Explorar uma nova cidade é como preencher uma página em branco. Dá medo. Às vezes não sabemos por onde começar. E a cidade tem o agravante de não permitir borracha nem rasuras: raras vezes se consegue corrigir falsas primeiras impressões.
Ter um mapa ou guia debaixo do braço ajuda. Um livro lido na semana ou no dia anterior, mais ainda. Mas nada substitui o esquadrinhar das ruas que fazemos com nossos próprios passos. E é aí, no instante em que colocamos o pé na calçada, que surge a primeira hesitação: para lá ou para cá? Esta ou aquela rua? Apela-se para a sugestão de algum conhecido ou do recepcionista do hotel, apela-se para a intuição ou para algum pressentimento, mas é preciso apelar. Não é fácil ser um flâneur, como dizem os franceses.
Mas é preciso, e tão impreciso quanto viver não é preciso.
Sigo meus palpites. Às vezes, sim, apelo. Procuro ter na cabeça uma ideia geral da cidade ou do bairro por onde ando mas, isso posto, não me preocupo com me perder: ignorar momentaneamente o nome da rua por onde passo não vai me causar problema algum. E pode trazer surpresas.

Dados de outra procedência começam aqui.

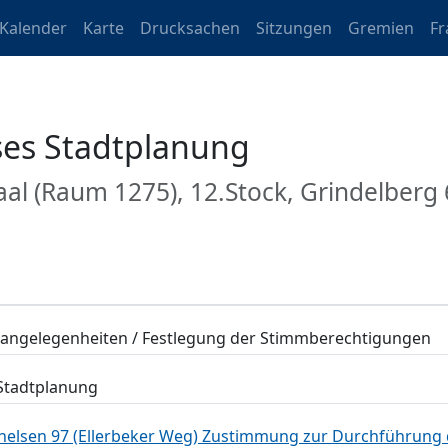
Kalender
Karte
Drucksachen
Sitzungen
Gremien
Fr
ses Stadtplanung
Saal (Raum 1275), 12.Stock, Grindelber
angelegenheiten / Festlegung der Stimmberechtigungen
Stadtplanung
elsen 97 (Ellerbeker Weg) Zustimmung zur Durchführung 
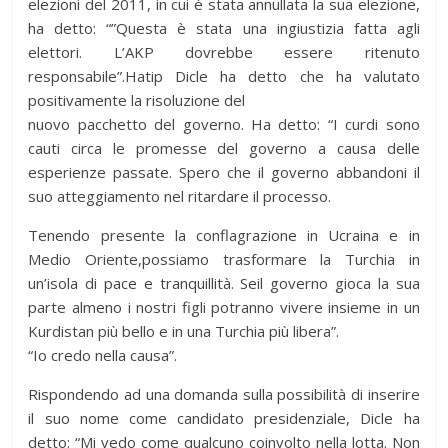
elezioni del 2011, in cui è stata annullata la sua elezione,
ha detto: “”Questa è stata una ingiustizia fatta agli
elettori. L’AKP dovrebbe essere ritenuto
responsabile”.Hatip Dicle ha detto che ha valutato
positivamente la risoluzione del
nuovo pacchetto del governo. Ha detto: “I curdi sono
cauti circa le promesse del governo a causa delle
esperienze passate. Spero che il governo abbandoni il
suo atteggiamento nel ritardare il processo.
Tenendo presente la conflagrazione in Ucraina e in
Medio Oriente,possiamo trasformare la Turchia in
un’isola di pace e tranquillità. Seil governo gioca la sua
parte almeno i nostri figli potranno vivere insieme in un
Kurdistan più bello e in una Turchia più libera”.
“Io credo nella causa”.
Rispondendo ad una domanda sulla possibilità di inserire
il suo nome come candidato presidenziale, Dicle ha
detto: “Mi vedo come qualcuno coinvolto nella lotta. Non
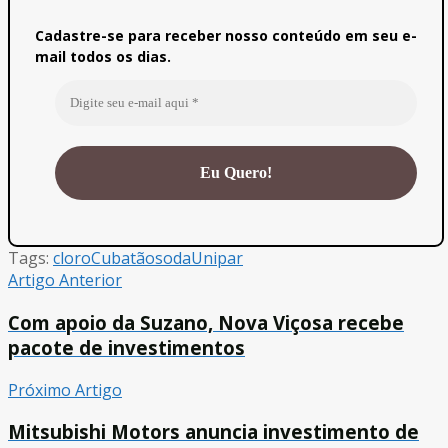
Cadastre-se para receber nosso conteúdo em seu e-
mail todos os dias.
Tags:
cloro
Cubatão
soda
Unipar
Artigo Anterior
Com apoio da Suzano, Nova Viçosa recebe
pacote de investimentos
Próximo Artigo
Mitsubishi Motors anuncia investimento de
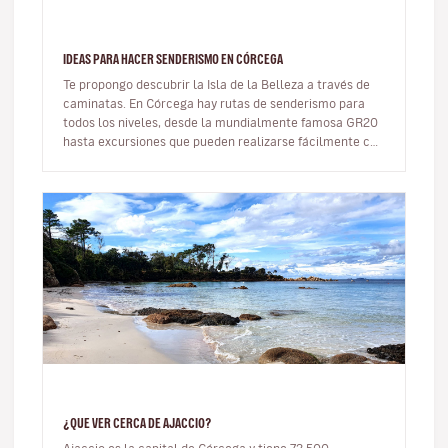
IDEAS PARA HACER SENDERISMO EN CÓRCEGA
Te propongo descubrir la Isla de la Belleza a través de
caminatas. En Córcega hay rutas de senderismo para
todos los niveles, desde la mundialmente famosa GR20
hasta excursiones que pueden realizarse fácilmente con
niños. Aquí te…
¿QUE VER CERCA DE AJACCIO?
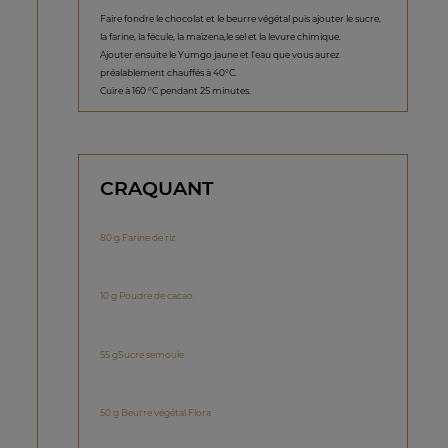
Faire fondre le chocolat et le beurre végétal puis ajouter le sucre,
la farine, la fécule, la maïzena,le sel et la levure chimique.
Ajouter ensuite le Yumgo jaune et l’eau que vous aurez
préalablement chauffés à 40°C.
Cuire à 160 °C pendant 25 minutes.
CRAQUANT
80 g Farine de riz
10 g Poudre de cacao
55 gSucre semoule
50 g Beurre végétal Flora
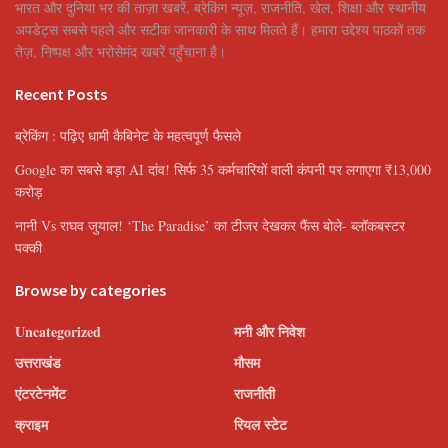
भारत और दुनिया भर की ताज़ा खबरें, ब्रेकिंग न्यूज़, राजनीति, खेल, शिक्षा और स्थानीय
अपडेट्स सबसे पहले और सटीक जानकारी के साथ मिलते हैं। हमारा उद्देश्य पाठकों तक
तेज़, निष्पक्ष और भरोसेमंद खबरें पहुँचाना है।
Recent Posts
ब्रेकिंग : पढ़िए धामी कैबिनेट के महत्वपूर्ण फैसले
Google का सबसे बड़ा AI दांव! सिर्फ 35 कर्मचारियों वाली कंपनी पर लगाएगा ₹13,000
करोड़
नानी Vs राघव जुयाल! ‘The Paradise’ का टीजर देखकर फैंस बोले- ब्लॉकबस्टर
पक्की
Browse by categories
Uncategorized
मनी और निवेश
उत्तराखंड
मौसम
एंटरटेनमेंट
राजनीती
क्राइम
रियल स्टेट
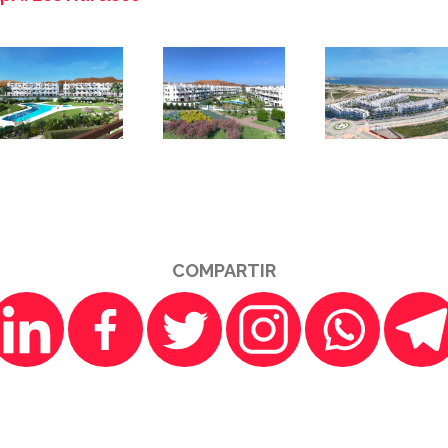
COMPARTIR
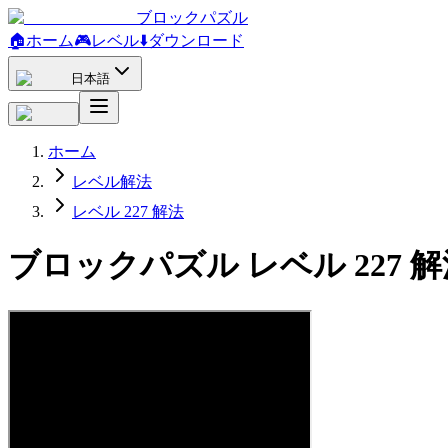
ブロックパズル
🏠
ホーム
🎮
レベル
⬇️
ダウンロード
日本語
ホーム
レベル解法
レベル 227 解法
ブロックパズル レベル 227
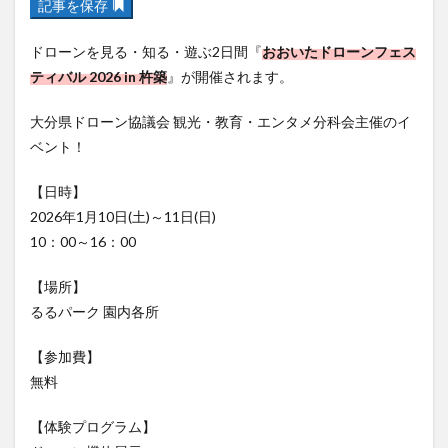
記事を保存
フルーツ
プレミアム商品券
プロレス
ヘルシー
ペスカトーレ
ペット
ドローンを見る・知る・遊ぶ2日間『
おおいたドローンフェス
ホーバークラフト
ミヤマキリシマ
ラクテンチ
ティバル 2026 in 杵築
』が開催されます。
ラバーダック
ランチ
ラーメン
リニューアル
大分県ドローン協議会 観光・教育・エンタメ分科会主催のイ
リンクスクエア
レトロ
レンタサイクル
ベント！
中央町
中津市
中華料理
九重町
休業
【日時】
佐伯市
佐伯市ランチ
佐賀関
体験レポ
2026年1月10日(土)～11日(日)
保護猫
催事
公園
冬
初詣
別府
10：00～16：00
別府市
別府観光
古国府
古墳
古物
古着
台湾料理
和定食
和菓子
和食
【場所】
るるパーク 園内各所
国東市
地獄めぐり
城島高原パーク
壁画
夏祭り
外貨両替機
大分みなと祭り
【参加費】
大分グルメ
大分スイーツ
大分ランチ
無料
大分三好ヴァイセアドラー
大分市
大分市美術館
【体験プログラム】
大分県
大分県立美術館
大分空港
大分駅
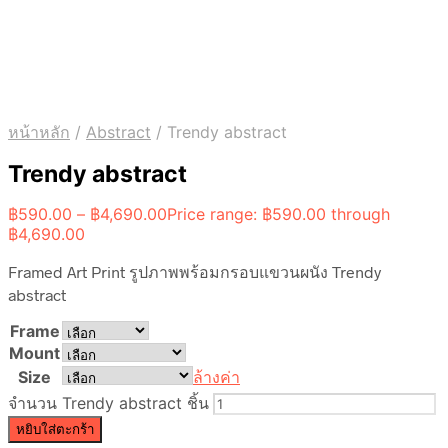
หน้าหลัก
/
Abstract
/
Trendy abstract
Trendy abstract
฿
590.00
–
฿
4,690.00
Price range: ฿590.00 through
฿4,690.00
Framed Art Print รูปภาพพร้อมกรอบแขวนผนัง Trendy
abstract
Frame
Mount
Size
ล้างค่า
จำนวน Trendy abstract ชิ้น
หยิบใส่ตะกร้า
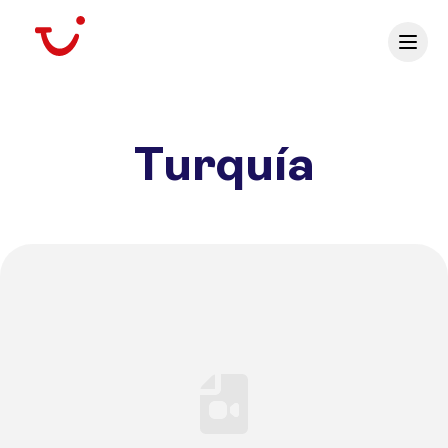
Turquía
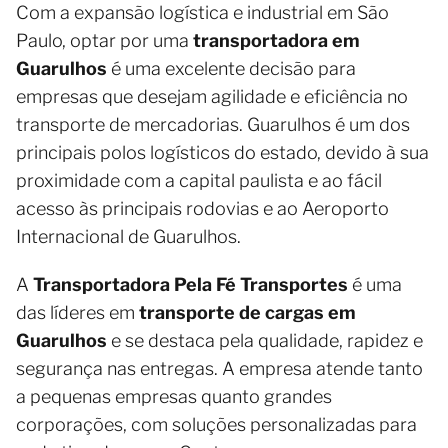
Com a expansão logística e industrial em São
Paulo, optar por uma
transportadora em
Guarulhos
é uma excelente decisão para
empresas que desejam agilidade e eficiência no
transporte de mercadorias. Guarulhos é um dos
principais polos logísticos do estado, devido à sua
proximidade com a capital paulista e ao fácil
acesso às principais rodovias e ao Aeroporto
Internacional de Guarulhos.
A
Transportadora Pela Fé Transportes
é uma
das líderes em
transporte de cargas em
Guarulhos
e se destaca pela qualidade, rapidez e
segurança nas entregas. A empresa atende tanto
a pequenas empresas quanto grandes
corporações, com soluções personalizadas para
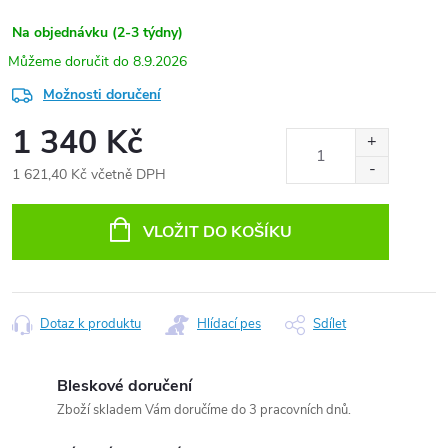
Na objednávku (2-3 týdny)
8.9.2026
Možnosti doručení
1 340 Kč
1 621,40 Kč včetně DPH
Měrná
cena:
VLOŽIT DO KOŠÍKU
Dotaz k produktu
Hlídací pes
Sdílet
Bleskové doručení
Zboží skladem Vám doručíme do 3 pracovních dnů.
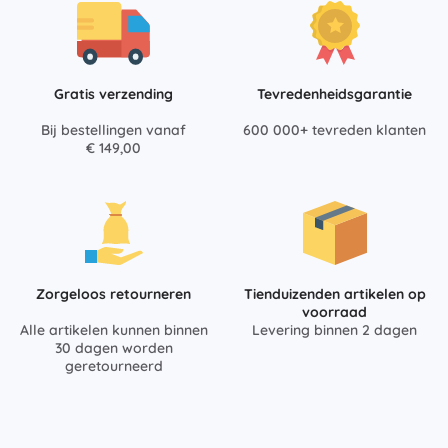
Gratis verzending
Tevredenheidsgarantie
Bij bestellingen vanaf
600 000+ tevreden klanten
€ 149,00
Zorgeloos retourneren
Tienduizenden artikelen op
voorraad
Alle artikelen kunnen binnen
Levering binnen 2 dagen
30 dagen worden
geretourneerd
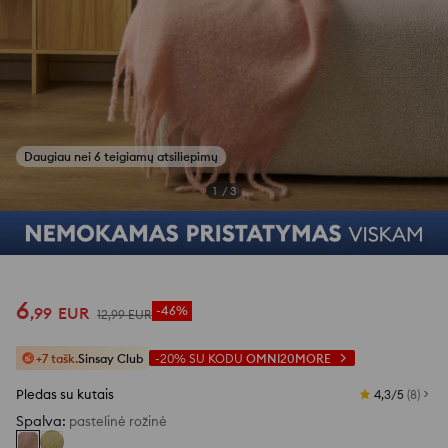
Žiūrėti atsiliepimų nuotraukas
1
/
3
6
,
99
EUR
-46%
12
,
99
EUR
+7 tašk.
Sinsay Club
-20%
SU KODU
OMNI20MORE
Pledas su kutais
4,3/5
(
8
)
Spalva
:
pastelinė rožinė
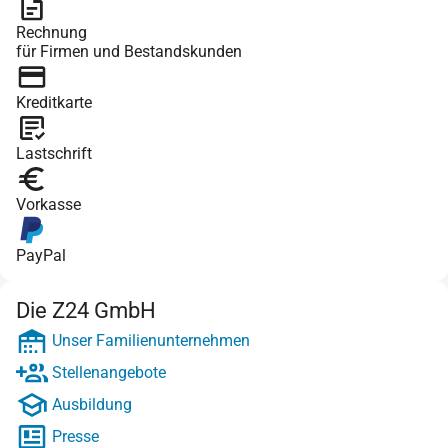
Rechnung
für Firmen und Bestandskunden
Kreditkarte
Lastschrift
Vorkasse
PayPal
Die Z24 GmbH
Unser Familienunternehmen
Stellenangebote
Ausbildung
Presse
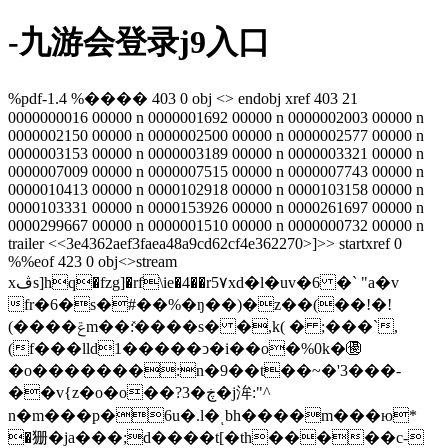
-九游会登录j9入口
%pdf-1.4 %���� 403 0 obj <> endobj xref 403 21
0000000016 00000 n 0000001692 00000 n 0000002003 00000 n
0000002150 00000 n 0000002500 00000 n 0000002577 00000 n
0000003153 00000 n 0000003189 00000 n 0000003321 00000 n
0000007009 00000 n 0000007515 00000 n 0000007743 00000 n
0000010413 00000 n 0000102918 00000 n 0000103158 00000 n
0000103331 00000 n 0000153926 00000 n 0000261697 00000 n
0000299667 00000 n 0000001510 00000 n 0000000732 00000 n
trailer <<3e4362aef3faea48a9cd62cf4e362270>]>> startxref 0
%%eof 423 0 obj<>stream
xڤs]hq�fzg]�rf\ie�4��r5۷xd�l�uv�6 �` "a�v
fr�6�s�#��%�ŋ��)�z��(��!�!
(����ݝm��:̽����s� �,k( � ;���`,
(f���lld1�����ͻ�i��o�%0k�㊝
�o�������:n�9��t��~�'3���-
��v{z�o�o��?3�ڿ�j洠:"^
n�m���p�6u�.l�ͺbh����m���ю*
�㹪�ja���;d����t[�th�����c-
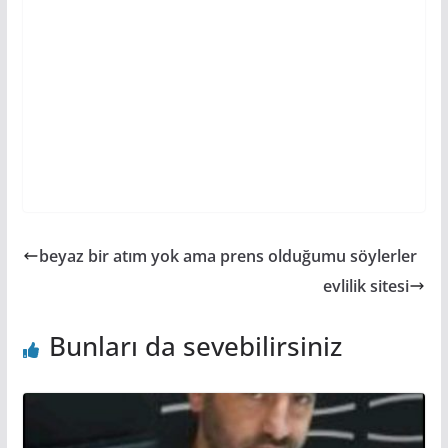
beyaz bir atım yok ama prens olduğumu söylerler
evlilik sitesi
Bunları da sevebilirsiniz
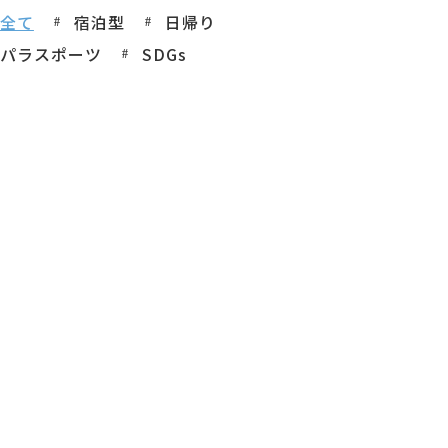
全て
宿泊型
日帰り
パラスポーツ
SDGs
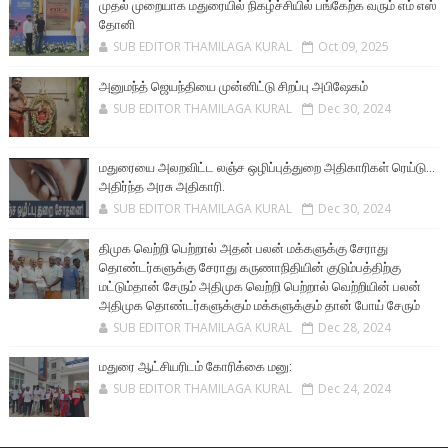
முதல் முறையாக மதுரையில் நிகழ்ச்சியில் பங்கேற்க வரும் எம் எஸ்
தோனி
SUB EDITOR THAMILAGA KURAL
Oct 09, 2025
அனுமந்த் ஜெயந்தியை முன்னிட்டு சிறப்பு அபிஷேகம்
SUB EDITOR THAMILAGA KURAL
Dec 30, 2024
மதுரையை அலறவிட்ட லஞ்ச ஒழிப்புத்துறை அதிகாரிகள் ரெய்டு...
அதிர்ந்த அரசு அதிகாரி.
SUB EDITOR THAMILAGA KURAL
Dec 30, 2024
திமுக வெற்றி பெற்றால் அதன் பலன் மக்களுக்கு சேராது
தொண்டர்களுக்கு சேராது கருணாநிதியின் குடும்பத்திற்கு
மட்டும்தான் சேரும் அதிமுக வெற்றி பெற்றால் வெற்றியின் பலன்
அதிமுக தொண்டர்களுக்கும் மக்களுக்கும் தான் போய் சேரும்
SUB EDITOR THAMILAGA KURAL
Dec 28, 2024
மதுரை ஆட்சியரிடம் கோரிக்கை மனு:
SUB EDITOR THAMILAGA KURAL
Dec 24, 2024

Creio que é por isso que gosto tanto de explorar cidades pequenas. Delas, não sabemos exatamente o que esperar. Hoje em dia, todo mundo já foi a
Paris e tem profusão de dicas imperdíveis sobre a cidade, mas quem conhece a
Vila do Corvo? Nas cidades pequenas, todos os caminhos são válidos, todas as ruelas parecem nos esperar de braços abertos. Nas grandes metrópoles, a sensação de estar perdendo algo anda sempre à espreita, e alguém nos dirá, na volta:
o quê, vocês foram a Paris e não subiram na Torre Eiffel? Ou pior ainda:
mas eu avisei que aquele restaurante numa ruela desconhecida do Quartier Latin era imperdível, se vocês não foram até lá, voltaram sem saber nada de gastronomia francesa!
Dispenso os conselhos agourentos. Vou a
YangShuo, na província chinesa de GuangXi, ninguém vai me dizer o que devo fazer por lá e poderei me perder à vontade. Principalmente com as placas todas escritas em chinês.
Claro, as cidades grandes também valem a visita, não há como dispensá-las. Nestes casos, a estratégia é diferente, não basta flanar. Sou um sujeito curioso e ansioso, o que significa que já terei de antemão uma lista dos pontos que não quero deixar de conhecer: um Corcovado aqui, uma Torre Eiffel ali, um
Taj Mahal acolá. O primeiro dia será dedicado a explorar avidamente as tais atrações imperdíveis (que não coincidem necessariamente com as atrações imperdíveis dos guias de viagens). Mas o segundo dia, e talvez outros mais, deverá ter um tempo generoso dedicado a caminhar por aí, sentir o clima e o som da cidade, descobrir lojinhas e livrarias, ousar petiscos. Que graça teria uma viagem se já soubéssemos de antemão tudo o que nos espera?